If you’re managing diabetes, corn doesn’t need to be off limits. The American Diabetes Association groups corn with other starchy vegetables like sweet potatoes, green peas, and pumpkin and recommends that these foods make up about one quarter of your plate when using the Diabetes Plate method. The remaining three quarters would be split between non-starchy vegetables and protein.

The key is portion awareness. One ear of corn fits comfortably within that quarter-plate guideline. Problems tend to arise when corn shows up in multiple forms at the same meal, such as corn on the cob alongside cornbread, or when it’s served in cream-style canned preparations that push the carb count to 25 grams per serving due to added sugars and starch.

What About Keto and Low-Carb Diets?

For strict ketogenic diets that cap daily carbs at 20 to 50 grams, a single ear of corn at 15 net carbs takes up a significant chunk of that allowance. Most keto guides categorize corn as a food to avoid or eat very sparingly. If you’re following a more relaxed low-carb plan with a limit around 100 grams per day, one ear of corn is easy to fit in without much planning.

The Fiber and Nutrient Tradeoff

Those 17 grams of carbs come packaged with some genuine nutritional benefits. The 2.4 grams of fiber in a medium ear is mostly insoluble, the type that adds bulk and helps move things through your digestive system. That fiber also slows carbohydrate absorption, which partly explains corn’s moderate glycemic response.

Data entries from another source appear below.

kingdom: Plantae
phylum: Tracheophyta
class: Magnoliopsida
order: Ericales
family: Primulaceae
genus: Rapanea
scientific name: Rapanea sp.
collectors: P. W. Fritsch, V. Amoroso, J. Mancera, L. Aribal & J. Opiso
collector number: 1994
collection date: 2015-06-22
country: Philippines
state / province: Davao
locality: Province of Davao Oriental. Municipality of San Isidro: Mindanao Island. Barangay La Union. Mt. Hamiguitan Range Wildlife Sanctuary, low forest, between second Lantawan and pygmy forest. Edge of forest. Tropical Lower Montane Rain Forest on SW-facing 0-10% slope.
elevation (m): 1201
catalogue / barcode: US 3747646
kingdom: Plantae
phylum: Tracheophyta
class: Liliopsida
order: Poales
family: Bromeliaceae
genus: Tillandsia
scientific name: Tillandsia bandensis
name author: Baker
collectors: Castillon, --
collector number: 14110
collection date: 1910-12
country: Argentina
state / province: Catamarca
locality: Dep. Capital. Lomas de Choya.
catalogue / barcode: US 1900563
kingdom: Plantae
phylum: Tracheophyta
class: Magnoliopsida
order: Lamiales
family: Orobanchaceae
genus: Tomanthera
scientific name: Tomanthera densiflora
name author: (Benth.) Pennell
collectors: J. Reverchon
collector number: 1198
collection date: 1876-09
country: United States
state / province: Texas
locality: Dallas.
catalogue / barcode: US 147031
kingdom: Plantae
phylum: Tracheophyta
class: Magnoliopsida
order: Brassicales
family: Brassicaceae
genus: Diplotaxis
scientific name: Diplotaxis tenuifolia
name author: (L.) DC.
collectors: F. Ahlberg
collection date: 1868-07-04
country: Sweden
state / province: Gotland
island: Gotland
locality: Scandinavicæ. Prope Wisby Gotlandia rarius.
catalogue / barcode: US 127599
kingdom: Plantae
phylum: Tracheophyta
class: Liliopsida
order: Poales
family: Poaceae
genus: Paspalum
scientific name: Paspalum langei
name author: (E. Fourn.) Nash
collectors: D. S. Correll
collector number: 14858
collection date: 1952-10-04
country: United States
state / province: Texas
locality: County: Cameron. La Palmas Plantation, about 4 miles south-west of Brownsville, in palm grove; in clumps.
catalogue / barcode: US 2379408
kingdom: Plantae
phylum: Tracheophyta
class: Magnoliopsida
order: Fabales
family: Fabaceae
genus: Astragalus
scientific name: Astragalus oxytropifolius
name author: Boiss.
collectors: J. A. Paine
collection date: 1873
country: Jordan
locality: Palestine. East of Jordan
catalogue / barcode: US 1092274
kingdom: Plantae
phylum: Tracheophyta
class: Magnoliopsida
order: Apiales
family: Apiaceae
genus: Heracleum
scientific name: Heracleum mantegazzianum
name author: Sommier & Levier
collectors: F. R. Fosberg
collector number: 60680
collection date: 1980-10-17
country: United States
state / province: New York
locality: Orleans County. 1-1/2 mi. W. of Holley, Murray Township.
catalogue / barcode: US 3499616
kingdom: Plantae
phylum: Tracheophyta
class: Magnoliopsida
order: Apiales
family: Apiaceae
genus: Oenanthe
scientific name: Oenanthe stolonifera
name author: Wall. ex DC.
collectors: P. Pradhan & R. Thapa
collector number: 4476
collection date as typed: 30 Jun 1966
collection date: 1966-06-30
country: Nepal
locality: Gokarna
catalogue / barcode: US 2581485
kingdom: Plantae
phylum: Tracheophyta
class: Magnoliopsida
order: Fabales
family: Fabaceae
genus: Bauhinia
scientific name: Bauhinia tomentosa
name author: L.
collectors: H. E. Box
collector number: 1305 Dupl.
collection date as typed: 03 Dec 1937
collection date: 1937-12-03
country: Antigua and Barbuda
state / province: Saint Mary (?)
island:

Yellow corn is also one of the richer vegetable sources of lutein and zeaxanthin, two pigments that accumulate in the retina and play a protective role in eye health. A cup of frozen corn kernels provides over 1,100 micrograms of these compounds, and canned varieties can contain even more (up to about 2,200 micrograms per cup) because the processing concentrates them. You’d need to eat a lot of most other vegetables to match those numbers.

Keeping Carbs in Check With Corn

How you prepare corn matters more than most people realize. A plain ear of grilled or boiled corn sticks to that 17-gram baseline. But butter doesn’t add carbs, so the classic preparation is actually fine from a carb perspective. What does inflate the number is pairing corn with sugary glazes, serving it as creamed corn, or eating it as part of a dish where corn is just one of several carb-heavy ingredients.

If you want to enjoy corn while managing your carb intake, the simplest approach is to treat it as your starch for the meal rather than a side vegetable. Swap out the dinner roll or potato, keep the corn, and fill the rest of your plate with protein and lower-carb vegetables. One ear of corn on the cob is a smaller carb hit than most of the starchy alternatives it replaces.